* _Text passage_
Department of Chemistry, University of Waterloo

In principle, the unpaired electron furnished by an organic radical should be capable of serving as a carrier of charge, just like the valence electron in an elemental metal like sodium [1]. In practice, however, charge transport has been difficult to achieve in radical-based materials, because of a large onsite Coulomb barrier (U) to charge transfer coupled with weak intermolecular interactions and hence a low bandwidth (W). The development of radicals which do not dimerize in the solid state, and yet display a sufficiently large bandwidth to overcome U has been a huge synthetic challenge. For many years our approach focused on the use of sulfur and selenium containing heterocycles. The combination of heavy (soft) heteroatoms and a highly delocalized spin distribution decreases U, while the enhanced intermolecular interactions afforded by the spatially extensive 3p/4p valence orbitals of S/Se lead to increased bandwidth. This chemical control, coupled with the aid of physical pressure to amplify W, produced the first organic radical metals [2]. We have also demonstrated that heavy atom radicals are effective in the design of organic ferromagnets [3], and shown that the accompanying spin-orbit coupling effects give rise to magnetic anisotropies normally associated with d-block metals.

More recently we have found that both conductivity and magnetic properties in radical-based materials can be dramatically improved by the use of multi-orbital systems, that is, radicals with low lying pi-acceptor levels which afford additional degrees of freedom for charge transport and magnetic exchange. In the solid state, such radicals enjoy enhanced conductivity by  virtue of an intrinsically lower U and a larger effective bandwidth [4]. Ferromagnetic exchange interactions are also favored by Hund’s rule coupling [5]. In this presentation the structures, magnetic and charge transport properties of key examples of heavy atom and multiband radicals, at ambient and elevated pressures, will be described.

[1] N. H. McCoy and W. C. Moore. J. Am. Chem. Soc. 33, 273 (1911).
[2] A. A. Leitch, K. Lekin, S. M. Winter, L. E. Downie, H. Tsuruda, J. S. Tse, M. Mito, S. Desgreniers, P. A. Dube, S. Zhang, Q. Liu, C. Jin, Y. Ohishi and R. T. Oakley. J. Am. Chem. Soc. 133, 6051 (2011).
[3] S. M. Winter, S. Hill and R. T. Oakley. J. Am. Chem. Soc. 137, 3720 (2015).
[4] D. Tian, S. M. Winter, A. Mailman, J. W. L. Wong, W. Yong, H. Yamaguchi, Y. Jia, J. S. Tse, S. Desgreniers, R. A. Secco, S. R. Julian, C. Jin, M. Mito, Y. Ohishi and R. T. Oakley. J. Am. Chem. Soc. 137, 14136 (2015).
[5] A. Mailman, S. M. Winter, J. W. L. Wong, C. M. Robertson, A. Assoud, P. A. Dube and R. T.

* _Short exercise 1_
Copy the radical chemistry abstract from "[1] N. H. McCoy" up to and including "137, 14136 (2015).".
* _Short exercise 2_
In the rows, switch "locality" to "site" from the line with "scientific name: Viola triloba" up to and including the line with "catalogue / barcode: US 1520944", and change nothing else. Give back only those lines.

* _Input rows_

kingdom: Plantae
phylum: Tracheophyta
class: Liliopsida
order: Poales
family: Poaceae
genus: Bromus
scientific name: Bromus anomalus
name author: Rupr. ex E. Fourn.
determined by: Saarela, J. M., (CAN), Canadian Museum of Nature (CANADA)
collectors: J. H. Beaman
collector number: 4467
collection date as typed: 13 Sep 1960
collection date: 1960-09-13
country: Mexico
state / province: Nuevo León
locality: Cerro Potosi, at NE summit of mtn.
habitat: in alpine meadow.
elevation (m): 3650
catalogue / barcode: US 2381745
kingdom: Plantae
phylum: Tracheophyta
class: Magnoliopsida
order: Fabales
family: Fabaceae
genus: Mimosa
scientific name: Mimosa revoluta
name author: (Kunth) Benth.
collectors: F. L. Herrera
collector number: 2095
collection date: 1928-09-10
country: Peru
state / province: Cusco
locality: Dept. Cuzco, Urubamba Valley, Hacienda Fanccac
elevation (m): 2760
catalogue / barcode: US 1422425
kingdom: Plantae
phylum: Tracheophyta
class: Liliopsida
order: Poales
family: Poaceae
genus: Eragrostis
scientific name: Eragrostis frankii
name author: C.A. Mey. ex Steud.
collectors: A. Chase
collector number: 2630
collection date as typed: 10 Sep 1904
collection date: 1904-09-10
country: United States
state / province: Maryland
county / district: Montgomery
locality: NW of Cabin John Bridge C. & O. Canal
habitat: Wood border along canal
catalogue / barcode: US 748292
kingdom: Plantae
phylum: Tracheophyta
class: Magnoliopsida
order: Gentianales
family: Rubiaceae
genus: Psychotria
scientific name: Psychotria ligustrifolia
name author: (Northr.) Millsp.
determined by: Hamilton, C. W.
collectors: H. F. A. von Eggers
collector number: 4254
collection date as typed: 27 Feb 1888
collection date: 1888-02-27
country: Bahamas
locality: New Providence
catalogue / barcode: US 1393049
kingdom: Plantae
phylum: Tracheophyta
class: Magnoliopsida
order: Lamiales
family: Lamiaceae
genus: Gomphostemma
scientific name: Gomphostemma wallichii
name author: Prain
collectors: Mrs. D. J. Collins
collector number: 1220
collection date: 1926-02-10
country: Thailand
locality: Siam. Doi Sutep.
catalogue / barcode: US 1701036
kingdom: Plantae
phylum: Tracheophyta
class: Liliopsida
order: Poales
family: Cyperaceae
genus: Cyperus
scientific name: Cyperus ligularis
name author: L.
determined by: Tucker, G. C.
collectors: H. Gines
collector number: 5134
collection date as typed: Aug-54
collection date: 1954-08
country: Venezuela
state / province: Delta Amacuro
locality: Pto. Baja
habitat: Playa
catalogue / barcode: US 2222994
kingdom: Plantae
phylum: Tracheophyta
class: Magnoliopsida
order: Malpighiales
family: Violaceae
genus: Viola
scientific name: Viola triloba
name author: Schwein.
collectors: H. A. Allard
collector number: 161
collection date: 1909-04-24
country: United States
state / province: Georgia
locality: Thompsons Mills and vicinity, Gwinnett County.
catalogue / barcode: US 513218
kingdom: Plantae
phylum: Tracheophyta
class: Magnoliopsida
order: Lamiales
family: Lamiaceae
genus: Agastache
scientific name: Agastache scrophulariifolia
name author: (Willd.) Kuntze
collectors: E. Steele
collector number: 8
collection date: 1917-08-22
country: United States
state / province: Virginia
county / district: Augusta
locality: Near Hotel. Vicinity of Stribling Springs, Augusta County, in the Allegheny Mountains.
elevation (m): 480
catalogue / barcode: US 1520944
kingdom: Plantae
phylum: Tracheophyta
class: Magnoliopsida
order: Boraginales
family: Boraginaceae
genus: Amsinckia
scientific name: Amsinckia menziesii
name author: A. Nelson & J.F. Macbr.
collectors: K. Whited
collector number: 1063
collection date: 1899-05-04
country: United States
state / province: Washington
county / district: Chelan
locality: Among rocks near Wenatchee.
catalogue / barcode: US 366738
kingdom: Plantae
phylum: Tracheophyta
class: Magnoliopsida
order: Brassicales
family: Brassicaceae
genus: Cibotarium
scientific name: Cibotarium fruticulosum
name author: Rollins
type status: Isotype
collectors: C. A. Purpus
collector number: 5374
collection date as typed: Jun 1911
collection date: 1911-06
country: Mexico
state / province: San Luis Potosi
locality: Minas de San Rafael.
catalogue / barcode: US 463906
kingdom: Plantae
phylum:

* _Reply 1_
[1] N. H. McCoy and W. C. Moore. J. Am. Chem. Soc. 33, 273 (1911).
[2] A. A. Leitch, K. Lekin, S. M. Winter, L. E. Downie, H. Tsuruda, J. S. Tse, M. Mito, S. Desgreniers, P. A. Dube, S. Zhang, Q. Liu, C. Jin, Y. Ohishi and R. T. Oakley. J. Am. Chem. Soc. 133, 6051 (2011).
[3] S. M. Winter, S. Hill and R. T. Oakley. J. Am. Chem. Soc. 137, 3720 (2015).
[4] D. Tian, S. M. Winter, A. Mailman, J. W. L. Wong, W. Yong, H. Yamaguchi, Y. Jia, J. S. Tse, S. Desgreniers, R. A. Secco, S. R. Julian, C. Jin, M. Mito, Y. Ohishi and R. T. Oakley. J. Am. Chem. Soc. 137, 14136 (2015).

* _Reply 2_
scientific name: Viola triloba
name author: Schwein.
collectors: H. A. Allard
collector number: 161
collection date: 1909-04-24
country: United States
state / province: Georgia
site: Thompsons Mills and vicinity, Gwinnett County.
catalogue / barcode: US 513218
kingdom: Plantae
phylum: Tracheophyta
class: Magnoliopsida
order: Lamiales
family: Lamiaceae
genus: Agastache
scientific name: Agastache scrophulariifolia
name author: (Willd.) Kuntze
collectors: E. Steele
collector number: 8
collection date: 1917-08-22
country: United States
state / province: Virginia
county / district: Augusta
site: Near Hotel. Vicinity of Stribling Springs, Augusta County, in the Allegheny Mountains.
elevation (m): 480
catalogue / barcode: US 1520944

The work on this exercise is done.